- Texte à lire -
"""

Les vernissages ont toujours ce surplus drama-pathétique, dès lors qu’on y annonce une quelconque performance. Celle-ci pourrait être l’une des pièces majeures de l’exposition, mais le sentiment qui en résulte irrémédiablement, c’est celui d’assister à une animation-spectacle [Il s’agit de réveiller les imbibés, et si possible, de mettre un peu d’ambiance]. Bien sûr, on dira çà et là qu’elle «fonctionne bien» [incantation esthético-tactique], alors qu’en tout état de cause, c’est le contraire qui s’est produit. Bien souvent, la performance est alors rigoureusement occultée par le public endurant plus la soif que la curiosité, voire, elle n’est même pas vue par ses propres commanditaires [pas d’ironie, pas de commentaire].
D’où quelques percées plus ou moins tonitruantes pour [r]éveiller l’amateur pris d’assoupissement «relationnel» [et puis faut bien se faire remarquer…], avec des résultats divers et [a]variés.
L’aporie initiale s’aiguise encore lorsque, de surcroît, la performance présente d’évidentes qualités.
C’est dire qu’assister à la performance de Tom Marioni lors du vernissage de la Biennale d’art contemporain de Lyon [L’Expérience de la durée, 2005] le 13 septembre au soir, à la Sucrière, tenait soit du zèle, soit de l’inactivité contrainte. D’emblée, l’affaire semblait mal engagée : installé avec une dizaine de co-actants autour d’une minuscule table basse au milieu du silo, ni Marioni et Cie, ni le frêle dispositif initial qu’il a mis en place, ne semblent être perceptibles dans cet espace dévolu au déferlement des groupes de scolaires, à l’épanchement de milliers de visiteurs billettisés, et ce soir là, au passage des vernisseurs frénébides peu enclins à éprouver toute la charge émotive d’une telle action, spécialement quand elle dure plus de deux minutes applaudissements compris. Sur la table, il y a une dizaine de bières disposées en cercle. Au signal, uns à uns, les actants décapsulent leur bière, imperturbablement, le geste précis, ni trop rapide, ni trop lent, juste présentatif [à la différence du jeu théâtral qui suppose une distanciation de la part du comédien qui représente un geste en même temps qu’il l’accomplit, et le charge ainsi d’un contenu psychologique explicite, le performeur ne fait en général qu’agir strictement, à l’exception notable des performances de type «expressionniste»]. Après quoi, l’un après l’autre, chacun saisit la bouteille de bière qui lui est assignée [c’est de la Duvel], boit une gorgée, puis siffle dans le goulot de sa bouteille afin d’en tirer un son continu [les bouteilles de bières acquièrent le statut d’instruments à vent], censément musiqué, ce que souligne le titre de la pièce : Drink Beer Sonata. Les gorgées et les sifflements se succèdent alors de manière un-déterminée, dans une polyphonie de rythmes, de timbres, de bruits ambiants, jusqu’à ce qu’il n’en reste plus un qui n’ait sifflé sa bière ; les bouteilles vides sont alors reposées sur la table, et enfin, Tom Marioni siffle le signal de la fin.

"""

- Consignes -
(a) Dans le texte sur la performance de Tom Marioni, quel est le titre de la pièce jouée ?
(b) Reprenez le texte sur la performance de Tom Marioni et écrivez-en la suite.

- Données fournies -

"""

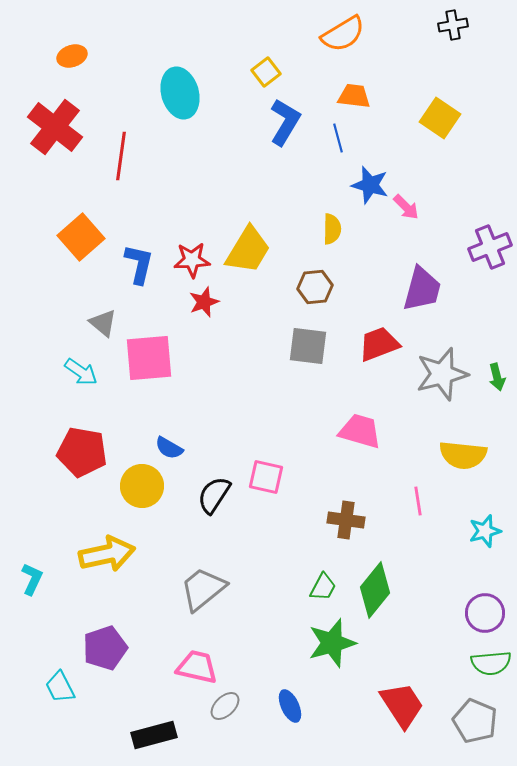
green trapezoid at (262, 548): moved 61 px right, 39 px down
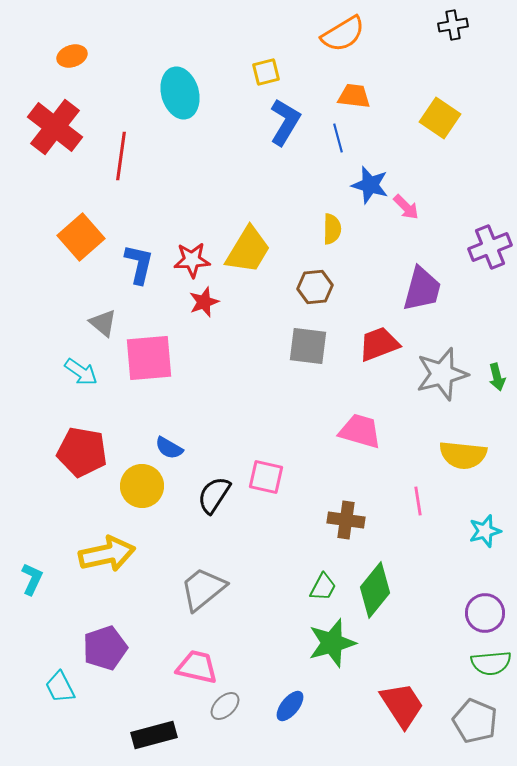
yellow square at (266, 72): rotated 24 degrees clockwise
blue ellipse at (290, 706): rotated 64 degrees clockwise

"""

- Réponses par tâche -
(a) Drink Beer Sonata.

(b)
Du moins, c’est ce que j’en retiens [j’ai délibérément choisi de relater cette action en ne me fondant que sur mes seuls souvenirs, afin de mesurer toute l’impression qui gît dans cette sorte de dérivée fictionnelle]. Tom Marioni qui a déclaré naguère que les années soixante-dix marquaient l’avènement de l’anti-théâtralité sculpturale dans la performance, a réussi, durant quelques minutes, à mettre en déroute la surexposition scénique du vernissage, pour la trentaine de personnes ayant assisté à l’action dans la pénombre. Enfin, les potentialités acoustiques du silo [l’espace rond répercutait anarchiquement les sons émis, et l’écho décuplé par l’extraordinaire hauteur de plafond intensifiait le phénomène de vibrations indexées les unes sur les autres en une sorte de fuite ouverte] participèrent de l’impact quasi-commotif de cette actualisation. Bien que Tom Marioni s’en défende et se réclame plus volontiers du concept de «sculpture sociale» élaboré par Joseph Beuys, de nombreux éléments font de cette pièce un proche parent de Fluxus [les artistes Fluxus sont de la génération précédente, et l’art conceptuel a puisé dans le corpus estampillé Fluxus certaines de ses assises théoriques et plastiques : la musication, les dispositifs cognitivo-plastiques, l’action reposant sur l’élémentarisation gestuelle etc.]. Santé donc !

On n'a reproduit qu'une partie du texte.